— Begin —
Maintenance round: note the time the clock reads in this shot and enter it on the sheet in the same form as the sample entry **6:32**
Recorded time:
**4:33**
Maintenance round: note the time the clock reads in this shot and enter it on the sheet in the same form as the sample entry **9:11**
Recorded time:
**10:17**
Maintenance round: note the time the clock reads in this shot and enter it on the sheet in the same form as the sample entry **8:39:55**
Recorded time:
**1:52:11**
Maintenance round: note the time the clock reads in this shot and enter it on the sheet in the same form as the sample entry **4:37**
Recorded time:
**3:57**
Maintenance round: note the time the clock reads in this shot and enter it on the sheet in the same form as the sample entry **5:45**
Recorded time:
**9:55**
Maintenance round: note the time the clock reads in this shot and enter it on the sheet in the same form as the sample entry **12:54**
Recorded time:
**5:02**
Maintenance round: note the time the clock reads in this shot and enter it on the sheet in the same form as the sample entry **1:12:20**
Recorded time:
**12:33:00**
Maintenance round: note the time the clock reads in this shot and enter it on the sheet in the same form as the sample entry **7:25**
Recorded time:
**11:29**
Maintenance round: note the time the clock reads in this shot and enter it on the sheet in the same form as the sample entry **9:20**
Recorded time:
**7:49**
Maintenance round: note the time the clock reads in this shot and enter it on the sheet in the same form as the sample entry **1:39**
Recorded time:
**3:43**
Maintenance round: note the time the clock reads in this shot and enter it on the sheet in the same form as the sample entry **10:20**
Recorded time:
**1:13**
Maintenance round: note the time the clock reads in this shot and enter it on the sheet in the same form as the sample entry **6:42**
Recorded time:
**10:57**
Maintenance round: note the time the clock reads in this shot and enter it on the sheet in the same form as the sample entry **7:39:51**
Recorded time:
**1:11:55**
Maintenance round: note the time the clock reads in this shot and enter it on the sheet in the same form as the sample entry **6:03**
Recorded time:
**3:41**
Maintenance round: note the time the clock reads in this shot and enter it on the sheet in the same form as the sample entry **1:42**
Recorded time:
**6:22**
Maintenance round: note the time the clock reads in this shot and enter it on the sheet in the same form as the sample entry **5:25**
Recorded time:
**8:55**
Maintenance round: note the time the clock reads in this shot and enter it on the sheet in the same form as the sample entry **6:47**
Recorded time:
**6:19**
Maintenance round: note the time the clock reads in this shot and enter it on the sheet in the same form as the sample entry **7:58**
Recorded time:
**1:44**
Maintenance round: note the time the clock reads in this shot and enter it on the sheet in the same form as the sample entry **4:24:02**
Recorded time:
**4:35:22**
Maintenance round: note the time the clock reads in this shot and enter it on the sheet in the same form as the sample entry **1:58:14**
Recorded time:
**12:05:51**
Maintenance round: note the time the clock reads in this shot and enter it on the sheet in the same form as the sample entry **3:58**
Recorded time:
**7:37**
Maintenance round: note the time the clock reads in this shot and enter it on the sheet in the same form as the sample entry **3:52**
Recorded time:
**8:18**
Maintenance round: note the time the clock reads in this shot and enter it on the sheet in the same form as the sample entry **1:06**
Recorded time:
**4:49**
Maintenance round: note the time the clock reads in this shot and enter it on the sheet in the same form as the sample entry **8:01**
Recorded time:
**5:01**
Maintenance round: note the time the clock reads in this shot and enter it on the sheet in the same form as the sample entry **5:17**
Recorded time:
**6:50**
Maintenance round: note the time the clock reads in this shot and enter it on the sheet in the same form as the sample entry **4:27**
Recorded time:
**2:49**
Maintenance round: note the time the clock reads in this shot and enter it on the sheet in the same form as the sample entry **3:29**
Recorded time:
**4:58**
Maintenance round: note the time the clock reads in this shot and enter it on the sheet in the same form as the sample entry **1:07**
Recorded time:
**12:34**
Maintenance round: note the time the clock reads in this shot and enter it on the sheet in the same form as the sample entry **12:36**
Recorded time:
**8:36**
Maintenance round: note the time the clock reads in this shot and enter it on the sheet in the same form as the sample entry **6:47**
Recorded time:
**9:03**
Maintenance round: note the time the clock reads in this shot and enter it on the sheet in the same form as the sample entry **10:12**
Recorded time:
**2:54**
— End —
Number every line of the rows above as a list and drop any blank lines.

_Solution below_.
1. Maintenance round: note the time the clock reads in this shot and enter it on the sheet in the same form as the sample entry **6:32**
2. Recorded time:
3. **4:33**
4. Maintenance round: note the time the clock reads in this shot and enter it on the sheet in the same form as the sample entry **9:11**
5. Recorded time:
6. **10:17**
7. Maintenance round: note the time the clock reads in this shot and enter it on the sheet in the same form as the sample entry **8:39:55**
8. Recorded time:
9. **1:52:11**
10. Maintenance round: note the time the clock reads in this shot and enter it on the sheet in the same form as the sample entry **4:37**
11. Recorded time:
12. **3:57**
13. Maintenance round: note the time the clock reads in this shot and enter it on the sheet in the same form as the sample entry **5:45**
14. Recorded time:
15. **9:55**
16. Maintenance round: note the time the clock reads in this shot and enter it on the sheet in the same form as the sample entry **12:54**
17. Recorded time:
18. **5:02**
19. Maintenance round: note the time the clock reads in this shot and enter it on the sheet in the same form as the sample entry **1:12:20**
20. Recorded time:
21. **12:33:00**
22. Maintenance round: note the time the clock reads in this shot and enter it on the sheet in the same form as the sample entry **7:25**
23. Recorded time:
24. **11:29**
25. Maintenance round: note the time the clock reads in this shot and enter it on the sheet in the same form as the sample entry **9:20**
26. Recorded time:
27. **7:49**
28. Maintenance round: note the time the clock reads in this shot and enter it on the sheet in the same form as the sample entry **1:39**
29. Recorded time:
30. **3:43**
31. Maintenance round: note the time the clock reads in this shot and enter it on the sheet in the same form as the sample entry **10:20**
32. Recorded time:
33. **1:13**
34. Maintenance round: note the time the clock reads in this shot and enter it on the sheet in the same form as the sample entry **6:42**
35. Recorded time:
36. **10:57**
37. Maintenance round: note the time the clock reads in this shot and enter it on the sheet in the same form as the sample entry **7:39:51**
38. Recorded time:
39. **1:11:55**
40. Maintenance round: note the time the clock reads in this shot and enter it on the sheet in the same form as the sample entry **6:03**
41. Recorded time:
42. **3:41**
43. Maintenance round: note the time the clock reads in this shot and enter it on the sheet in the same form as the sample entry **1:42**
44. Recorded time:
45. **6:22**
46. Maintenance round: note the time the clock reads in this shot and enter it on the sheet in the same form as the sample entry **5:25**
47. Recorded time:
48. **8:55**
49. Maintenance round: note the time the clock reads in this shot and enter it on the sheet in the same form as the sample entry **6:47**
50. Recorded time:
51. **6:19**
52. Maintenance round: note the time the clock reads in this shot and enter it on the sheet in the same form as the sample entry **7:58**
53. Recorded time:
54. **1:44**
55. Maintenance round: note the time the clock reads in this shot and enter it on the sheet in the same form as the sample entry **4:24:02**
56. Recorded time:
57. **4:35:22**
58. Maintenance round: note the time the clock reads in this shot and enter it on the sheet in the same form as the sample entry **1:58:14**
59. Recorded time:
60. **12:05:51**
61. Maintenance round: note the time the clock reads in this shot and enter it on the sheet in the same form as the sample entry **3:58**
62. Recorded time:
63. **7:37**
64. Maintenance round: note the time the clock reads in this shot and enter it on the sheet in the same form as the sample entry **3:52**
65. Recorded time:
66. **8:18**
67. Maintenance round: note the time the clock reads in this shot and enter it on the sheet in the same form as the sample entry **1:06**
68. Recorded time:
69. **4:49**
70. Maintenance round: note the time the clock reads in this shot and enter it on the sheet in the same form as the sample entry **8:01**
71. Recorded time:
72. **5:01**
73. Maintenance round: note the time the clock reads in this shot and enter it on the sheet in the same form as the sample entry **5:17**
74. Recorded time:
75. **6:50**
76. Maintenance round: note the time the clock reads in this shot and enter it on the sheet in the same form as the sample entry **4:27**
77. Recorded time:
78. **2:49**
79. Maintenance round: note the time the clock reads in this shot and enter it on the sheet in the same form as the sample entry **3:29**
80. Recorded time:
81. **4:58**
82. Maintenance round: note the time the clock reads in this shot and enter it on the sheet in the same form as the sample entry **1:07**
83. Recorded time:
84. **12:34**
85. Maintenance round: note the time the clock reads in this shot and enter it on the sheet in the same form as the sample entry **12:36**
86. Recorded time:
87. **8:36**
88. Maintenance round: note the time the clock reads in this shot and enter it on the sheet in the same form as the sample entry **6:47**
89. Recorded time:
90. **9:03**
91. Maintenance round: note the time the clock reads in this shot and enter it on the sheet in the same form as the sample entry **10:12**
92. Recorded time:
93. **2:54**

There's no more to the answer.